Of course, he knew. Despite feeling like an idiot for the wrong reasons, he was fairly certain he was none. But he wouldn’t show the captain his anger.
“Captain, may I see the report from the engineering station?”
Thornhill nodded.
“Computer, show us the engineering report.”
He turned his head, and the board system interpreted the intention correctly. What had been a white wall to Achim’s left now changed into a large display. A message appeared, but it was not his. One quick glance had already been enough.
“All systems within normal parameters. Clearance given. Chief Warrant Officer Achim Schulz.”
The message’s timestamp matched that of his failed transfer, down to the second, but this was an obvious fake, at least to him. His report would have looked different; it would have included a proper checklist, for one, even if everything had been in order. But it had not, and it had taken him over ten minutes to write a comprehensive report of the technical status alone, then thirty more about the situation in the Security Office.
“Captain, this is not the report I sent you. Computer, please display the file queued in my comm module.” He called up the saved file, but the content on the wall didn’t change.
“Access denied.”
The two men stared at each other.
“Register this man as Chief Warrant Officer Achim Schulz with administrator access for every system on board.”
“Understood. Registration completed.”
Achim nodded sagely, and Thornhill made a vague gesture for him to continue.
“Display this file,” Achim said again, and now his personal system confirmed external access by the board computer.
The laughably short joke of a message disappeared and made room for a veritable wall of text with lacklustre formatting and no paragraphs, barely readable. Achim grunted—internally. Three thousand two hundred words filled the wall from left to right in one massive block, beginning with the inconsequential technical problem of the sensor phalanx, then leading into a detailed description of Achim’s… adventure at the Tuatha’s Security Office.
Achim finished reading the text he had written himself and turned his head back to the captain, who had bravely fought his way through it at the same time. Their eyes met.
“Something weird is going on here on board this ship, and it’s happening at the worst possible moment. I will look into the issue while you—”
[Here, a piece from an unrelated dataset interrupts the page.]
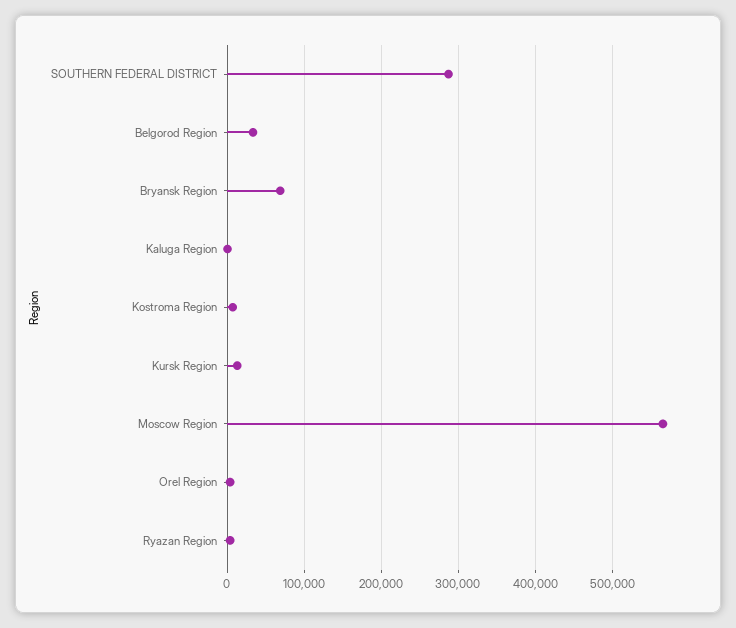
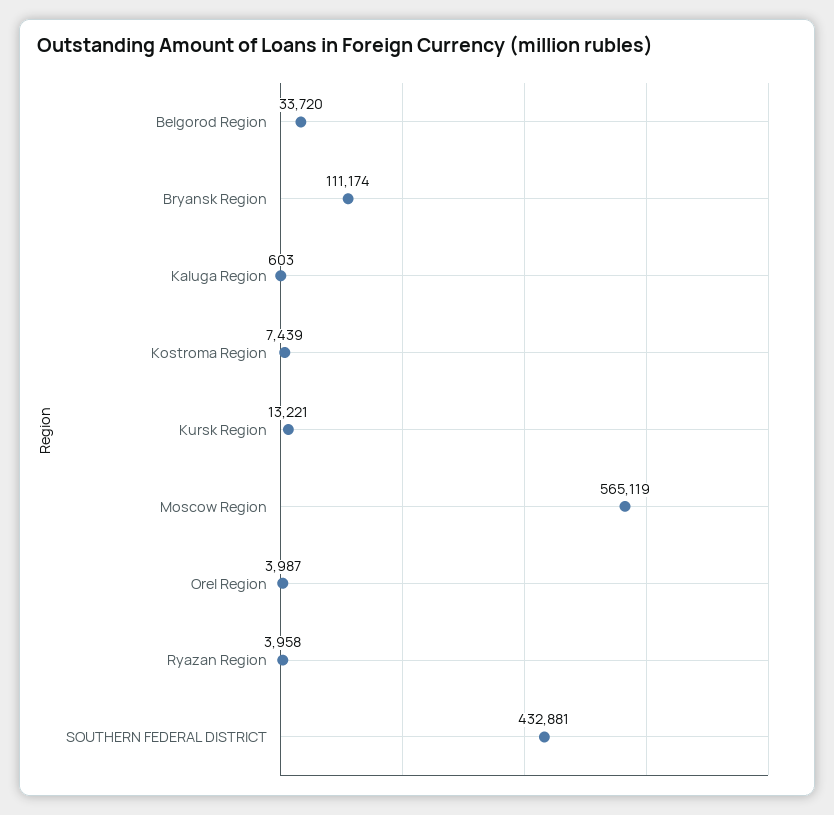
SOUTHERN FEDERAL DISTRICT: 290000 -> 432881
Bryansk Region: 70000 -> 111174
Captain Thornhill’s eyes looked vacant for a moment, and when he returned to reality a few seconds later, his complexion was pale.
Thornhill straightened his posture and shook his head.
“I just received a report from the engineering station. What’s left of an Aes Sidhe technician was found floating in a damaged section. He got killed while performing checks. The report mentions a shot wound, but we won’t know more until the medics arrive.”
Who was it? He had only gotten to know one person from his small team so far, but…
“A faerie high-energy tech named Eamhair Kermodem. Please return to engineering immediately, while I will sort this out.”
Kermodem. He had seen the name on the list. The tech had never risen above being an entry in the roster. Achim was relieved and felt guilty at the same time, but swallowed the emotions for now. He closed his eyes for a moment, nodded, and gave the captain a salute. There was so much to do, it’d take a while to even just design a plan of action.
“Understood, sir.”
The captain stared past him, and the door opened. Achim took one last glance at the middle-aged man who had gained at least five years in these last few minutes. Thorn was now tenting his fingers and staring at the report again. Achim turned and called up a map with updated damage data. It was worse than it had looked before.